IF IT IS THE RESPONSIBILITY of the intellectual to insist upon the truth, it is also his duty to see events in their historical perspective. Thus one must applaud the insistence of the Secretary of State on the importance of historical analogies, the Munich analogy, for example. As Munich showed, a powerful and aggressive nation with a fanatic belief in its manifest destiny will regard each victory, each extension of its power and authority, as a prelude to the next step. The matter was very well put by Adlai Stevenson, when he spoke of “the old, old route whereby expansive powers push at more and more doors, believing they will open until, at the ultimate door, resistance is unavoidable and major war breaks out.” Herein lies the danger of appeasement, as the Chinese tirelessly point out to the Soviet Union—which, they claim, is playing Chamberlain to our Hitler in Vietnam.
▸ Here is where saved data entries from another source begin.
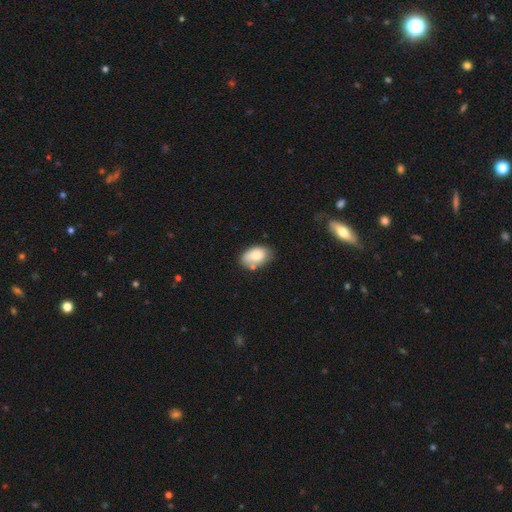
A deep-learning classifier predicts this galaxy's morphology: Smooth or featured?
  - smooth: 79% *
  - featured or disk: 14%
  - star or artifact: 7%
How rounded?
  - in between: 89% *
  - round: 10%
  - cigar-shaped: 1%
Merging?
  - none: 62% *
  - minor disturbance: 24%
  - merger: 9%
  - major disturbance: 5%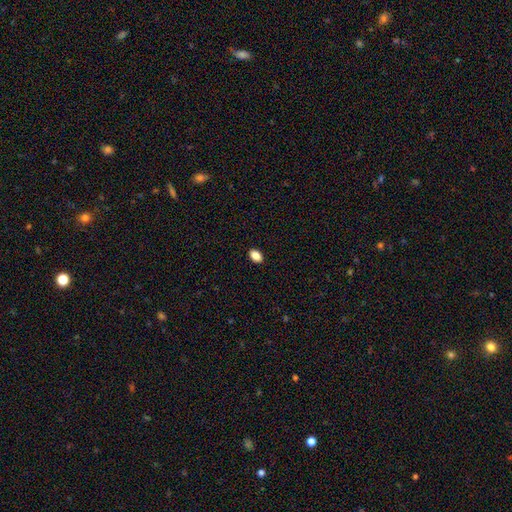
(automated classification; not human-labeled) Overall: smooth (87%). How rounded: in between (87%). Merging: none (90%).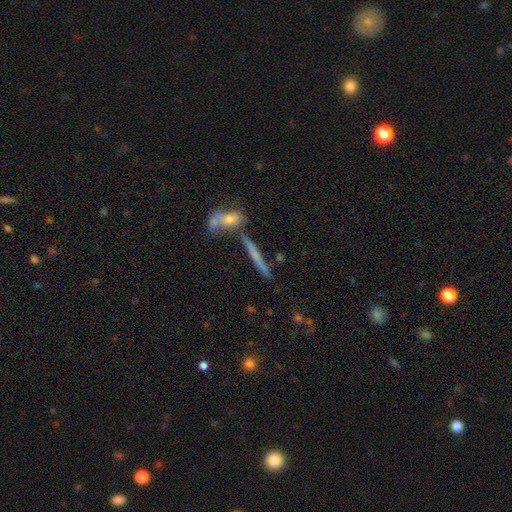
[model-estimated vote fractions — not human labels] A featured or disk galaxy (48%). Merging: none (63%).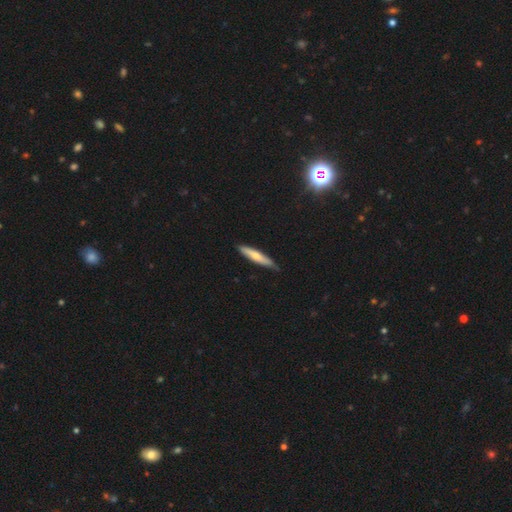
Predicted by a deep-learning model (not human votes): Q: Smooth or featured?
A: smooth (58%); runner-up: featured or disk (37%)
Q: How rounded?
A: cigar-shaped (87%); runner-up: in between (11%)
Q: Merging?
A: none (79%); runner-up: minor disturbance (18%)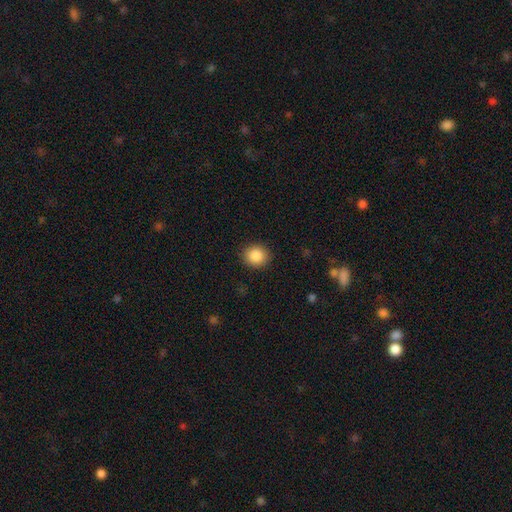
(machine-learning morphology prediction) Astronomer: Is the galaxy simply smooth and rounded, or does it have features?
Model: smooth — 88%.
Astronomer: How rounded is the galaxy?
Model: round — 86%.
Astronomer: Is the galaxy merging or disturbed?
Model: none — 91%.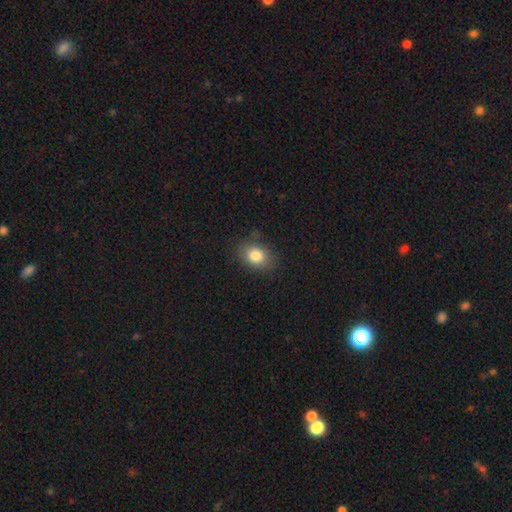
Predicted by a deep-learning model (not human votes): A smooth galaxy with no disk features (84%) that is in between round and cigar-shaped (73%). Merging: none (81%).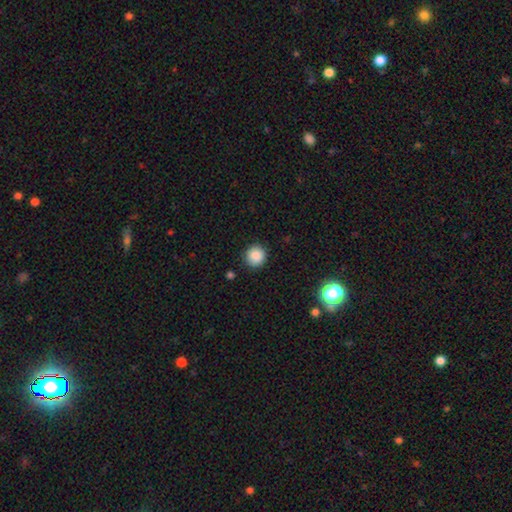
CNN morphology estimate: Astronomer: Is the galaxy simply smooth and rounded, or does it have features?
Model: smooth — 87%.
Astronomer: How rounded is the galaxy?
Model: round — 92%.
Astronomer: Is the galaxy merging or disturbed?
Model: none — 89%.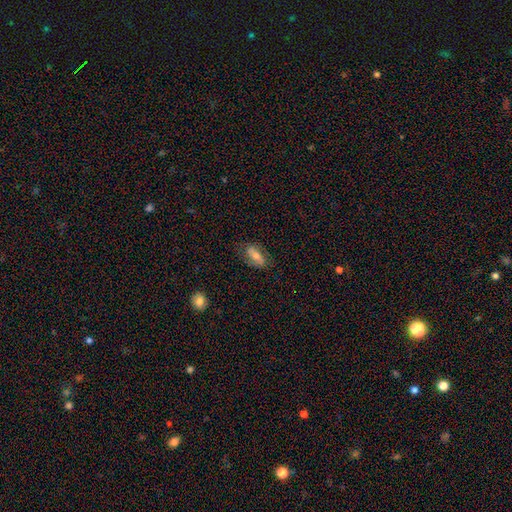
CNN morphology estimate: This appears to be a smooth galaxy with no disk features (49%). Merging: none (75%).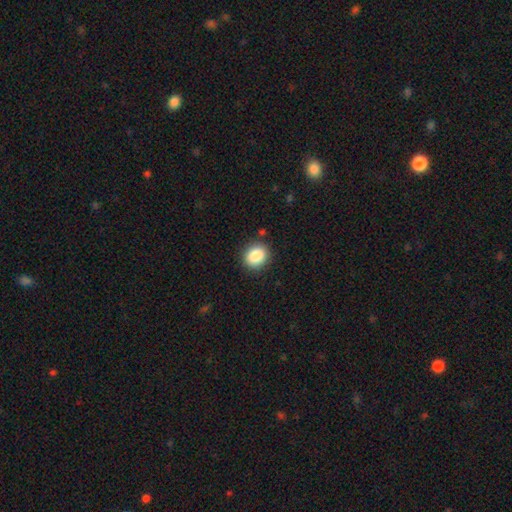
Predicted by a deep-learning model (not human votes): This is clearly a smooth galaxy (87%). How rounded: likely round (73%). Merging: clearly none (88%).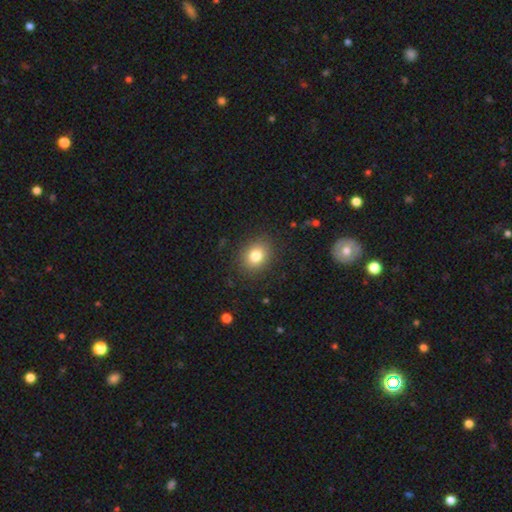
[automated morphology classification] This appears to be a smooth galaxy with no disk features (81%) that is round (56%). Merging: none (87%).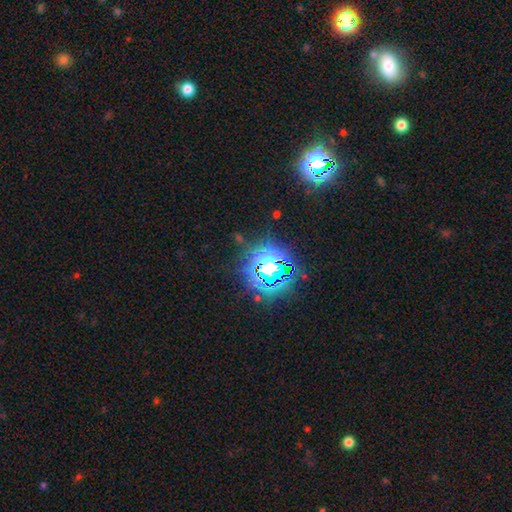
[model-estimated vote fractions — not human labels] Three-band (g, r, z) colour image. It shows a star or artifact, not a galaxy (80%).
Of course, the aggressiveness of liberal imperialism is not that of Nazi Germany, though the distinction may seem academic to a Vietnamese peasant who is being gassed or incinerated. We do not want to occupy Asia; we merely wish, to return to Mr. Wolf, “to help the Asian countries progress toward economic modernization, as relatively ‘open’ and stable societies, to which our access, as a country and as individual citizens, is free and comfortable.” The formulation is appropriate. Recent history shows that it makes little difference to us what form of government a country has so long as it remains an “open society,” in our peculiar sense of this term—that is, a society that remains open to American economic penetration or political control. If it is necessary to approach genocide in Vietnam to achieve this objective, than this is the price we must pay in defense of freedom and the rights of man.
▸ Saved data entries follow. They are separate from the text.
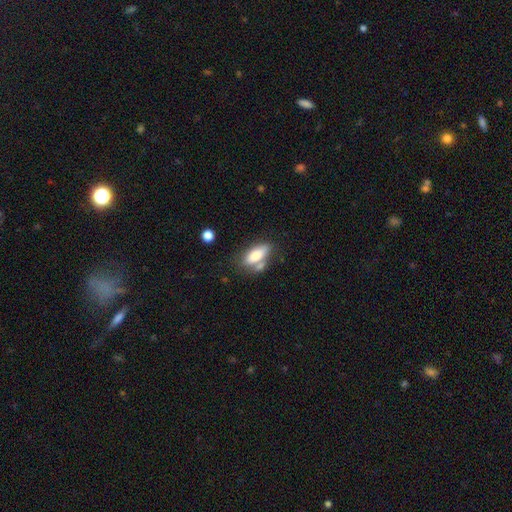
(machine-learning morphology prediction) smooth_or_featured: smooth (p=0.74) [alt: featured or disk p=0.19]
how_rounded: in between (p=0.77) [alt: cigar-shaped p=0.20]
merging: none (p=0.52) [alt: merger p=0.24]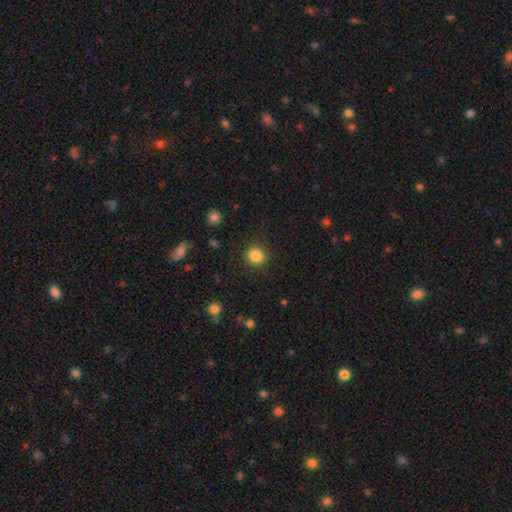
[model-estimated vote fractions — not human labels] Overall: smooth (86%). How rounded: round (91%). Merging: none (90%).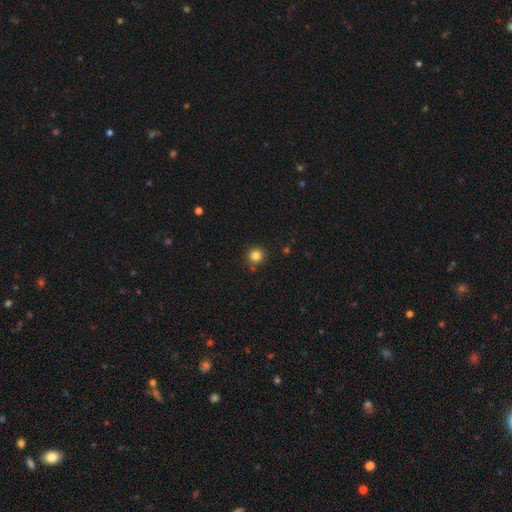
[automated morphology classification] smooth 83%, star or artifact 12%, featured or disk 4%. Down the decision tree: how rounded — round (94%); merging — none (86%).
In pursuing the aim of helping other countries to progress toward open societies, with no thought of territorial aggrandizement, we are breaking no new ground. In the Congressional Hearings that I cited earlier, Hans Morgenthau aptly describes our traditional policy towards China as one which favors “what you might call freedom of competition with regard to the exploitation of China” (op. cit., p. 128). In fact, few imperialist powers have had explicit territorial ambitions. Thus in 1784, the British Parliament announced: “To pursue schemes of conquest and extension of dominion in India are measures repugnant to the wish, honor, and policy of this nation.” Shortly after this, the conquest of India was in full swing. A century later, Britain announced its intentions in Egypt under the slogan “intervention, reform, withdrawal.” It is obvious which parts of this promise were fulfilled within the next half-century. In 1936, on the eve of hostilities in North China, the Japanese stated their Basic Principles of National Policy. These included the use of moderate and peaceful means to extend her strength, to promote social and economic development, to eradicate the menace of Communism, to correct the aggressive policies of the great powers, and to secure her position as the stabilizing power in East Asia. Even in 1937, the Japanese government had “no territorial designs upon China.” In short, we follow a well-trodden path.
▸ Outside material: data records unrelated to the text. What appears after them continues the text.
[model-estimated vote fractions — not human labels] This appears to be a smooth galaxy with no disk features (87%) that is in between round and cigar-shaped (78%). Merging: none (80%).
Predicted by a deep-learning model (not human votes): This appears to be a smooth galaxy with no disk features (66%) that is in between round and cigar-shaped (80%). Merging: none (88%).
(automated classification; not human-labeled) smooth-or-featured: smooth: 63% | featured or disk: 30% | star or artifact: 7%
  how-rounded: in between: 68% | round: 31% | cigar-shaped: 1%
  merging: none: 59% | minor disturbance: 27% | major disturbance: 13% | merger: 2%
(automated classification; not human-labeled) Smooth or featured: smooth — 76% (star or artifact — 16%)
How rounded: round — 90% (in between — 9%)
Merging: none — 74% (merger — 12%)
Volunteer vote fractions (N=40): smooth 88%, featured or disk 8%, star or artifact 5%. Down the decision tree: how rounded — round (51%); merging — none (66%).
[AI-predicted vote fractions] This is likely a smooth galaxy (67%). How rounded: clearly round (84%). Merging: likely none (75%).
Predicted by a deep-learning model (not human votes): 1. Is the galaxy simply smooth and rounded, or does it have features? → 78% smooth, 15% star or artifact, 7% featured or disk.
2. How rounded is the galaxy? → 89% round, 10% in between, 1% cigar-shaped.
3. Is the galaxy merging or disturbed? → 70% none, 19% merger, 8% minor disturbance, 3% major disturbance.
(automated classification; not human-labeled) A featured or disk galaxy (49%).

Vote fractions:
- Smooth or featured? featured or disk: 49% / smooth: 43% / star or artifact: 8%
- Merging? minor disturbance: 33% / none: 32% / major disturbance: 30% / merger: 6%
It is useful to remember, incidentally, that the US was apparently quite willing, as late as 1939, to negotiate a commercial treaty with Japan and arrive at a modus vivendi if Japan would “change her attitude and practice towards our rights and interests in China,” as Secretary Hull put it. The bombing of Chungking and the rape of Nanking were unpleasant, it is true, but what was really important was our rights and interests in China, as the responsible, unhysterical men of the day saw quite clearly. It was the closing of the open door by Japan that led inevitably to the Pacific war, just as it is the closing of the open door by “Communist” China itself that may very well lead to the next, and no doubt last, Pacific war.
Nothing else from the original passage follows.